The Colorado Buffaloes football program represents the University of Colorado Boulder in college football at the NCAA Division I FBS level. The team is a member of the Pac-12 Conference, having previously been a charter member of the Big 12 Conference. Before joining the Big 12, they were members of the Big Eight Conference. The CU football team has played at Folsom Field since 1924.  The Buffs all-time record is 716–520–36 (.577 winning percentage) as of the 2022 season. Colorado won the 1990 National Championship.  The football program is 27th on the all-time win list and 40th in all-time winning percentage.

History

Beginning in 1890, Colorado football has enjoyed much success throughout its more than 135 years of competitive play.

The Buffaloes have appeared in numerous bowl games (28 appearances in bowl games (12–16), 36th all-time), and won 27 conference championships, 5 division championships and an AP national championship in 1990.

Folsom Field was built in 1924, and since then, Colorado has a 308–169–14 record at home through the 2016 season. The road game against the Nebraska Cornhuskers on November 24, 2006, was Colorado's 1,100th football game.  The game on September 12, 2015, against Massachusetts was the school's 1,200th football game.

Conference affiliations
 Independent (1890–1892, 1905)
 Colorado Football Association (1893–1904, 1906–1908)
 Colorado Faculty Athletic Conference (1909)
 Rocky Mountain Faculty Athletic Conference (1910–1937)
 Mountain States Conference (1938–1947)
 Big Eight Conference (1948–1995)
 Big 12 Conference (1996–2010)
 Pac-12 Conference (2011–present)

Championships

National championships
Colorado won one national championship in football for 1990.

1990 season

Colorado won the national championship in 1990 under the direction of head coach Bill McCartney, who helmed the team from 1982 to 1994. While the Georgia Tech won the United Press International Coaches Poll, Colorado won the Associated Press, Football Writers Association of America and other polls.  Colorado played the most difficult schedule in the country, beat more ranked teams and conference champions, and had a more talented roster. Colorado capped the season with a 10–9 win over Notre Dame in the Orange Bowl, a rematch of the 1989 season Orange Bowl Game which Notre Dame won 21–6. Colorado's tie came against Tennessee, who was ranked No. 8, the first week of the season when Colorado was ranked No. 5. The second week gave the Buffs a scare, scoring with 12 seconds left in the game on a 4th and Goal attempt. The next week gave Colorado its only loss of the season, losing 23–22 to Illinois and dropping Colorado to No. 20 in the polls. Colorado then went on to beat teams ranked (at the time) No. 22 Texas, No. 12 Washington, No. 22 Oklahoma, and No. 3 Nebraska. They ended the season 7–0 in the Big Eight Conference for the second straight season. They then capped the season with a win over Notre Dame who were number 1 until a loss in their second to last game of the regular season.

Conference championships

Colorado has won 26 conference championships in over a century of college play, spanning through five conferences.

GIVEN RECORDS:

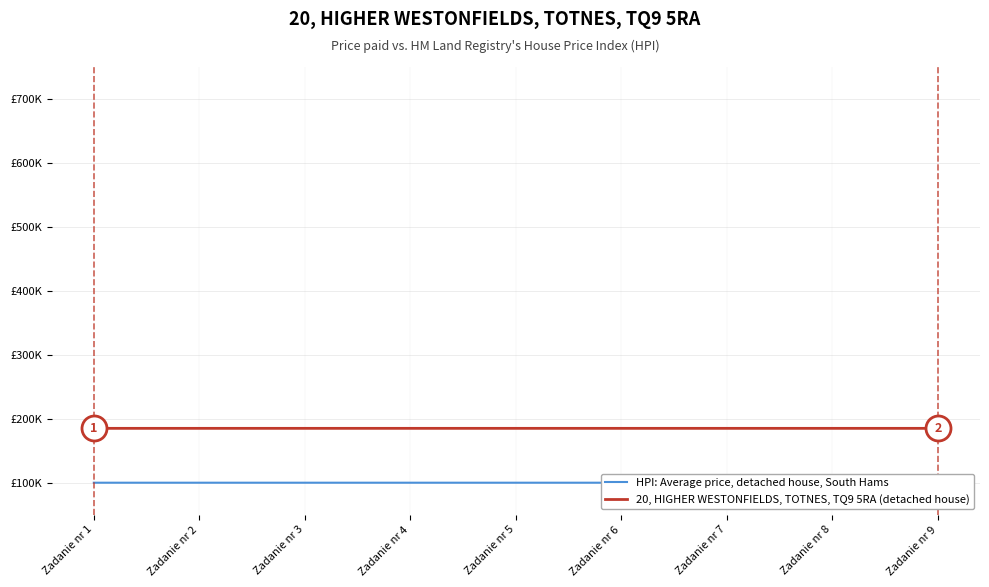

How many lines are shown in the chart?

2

==

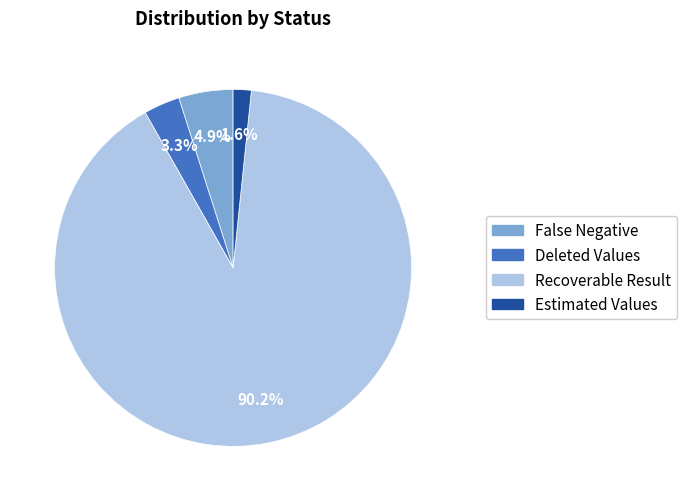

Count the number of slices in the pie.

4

==

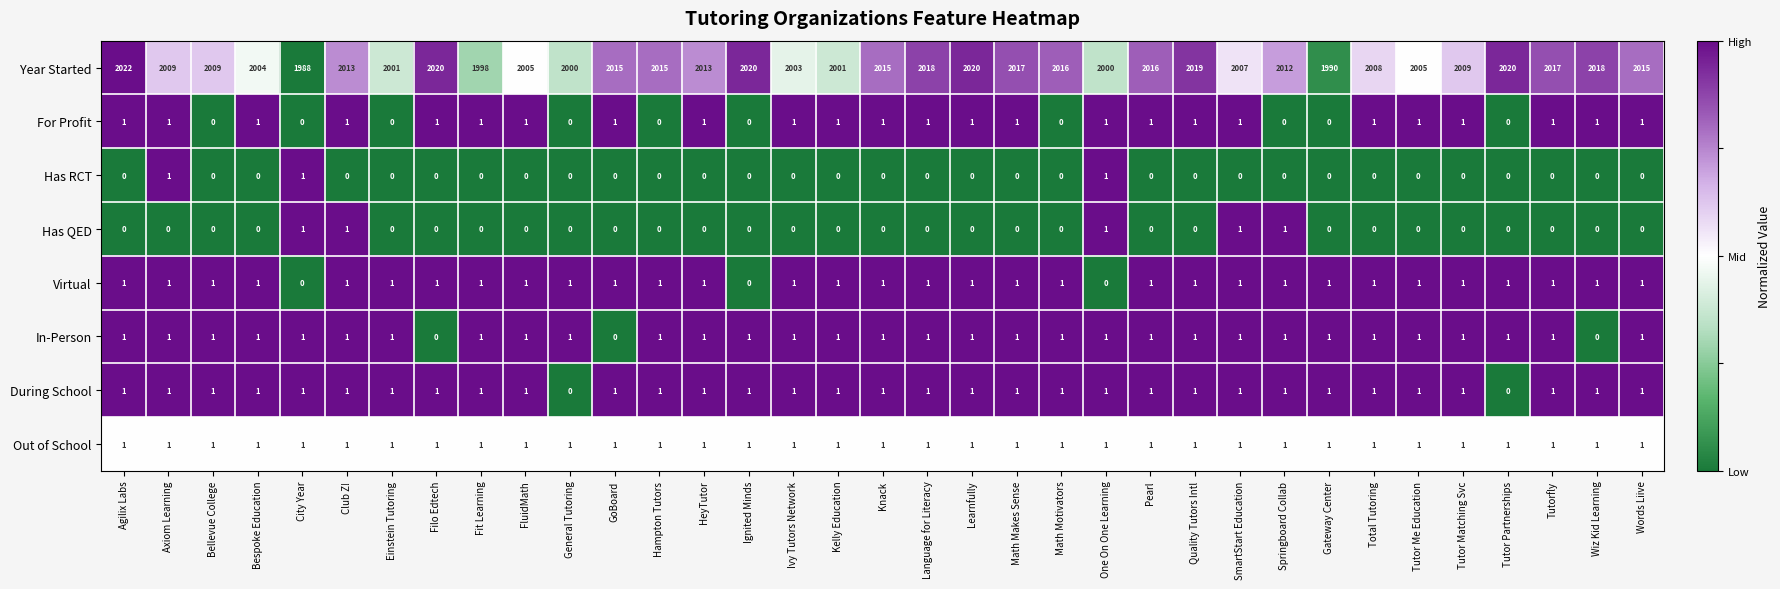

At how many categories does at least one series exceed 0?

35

LIST OF TASKS:
(a) In the Colorado football text, what score did Colorado win by over Notre Dame in the Orange Bowl that capped the 1990 season?
(b) Rewrite the part of the Colorado football text that begins at the words "Conference affiliations" and stops after "States Conference (1938–1947)", putting "Skyline Conference" in place of "Mountain States Conference".

TASK RESPONSES:
(a) Colorado won 10–9.

(b)
Conference affiliations
 Independent (1890–1892, 1905)
 Colorado Football Association (1893–1904, 1906–1908)
 Colorado Faculty Athletic Conference (1909)
 Rocky Mountain Faculty Athletic Conference (1910–1937)
 Skyline Conference (1938–1947)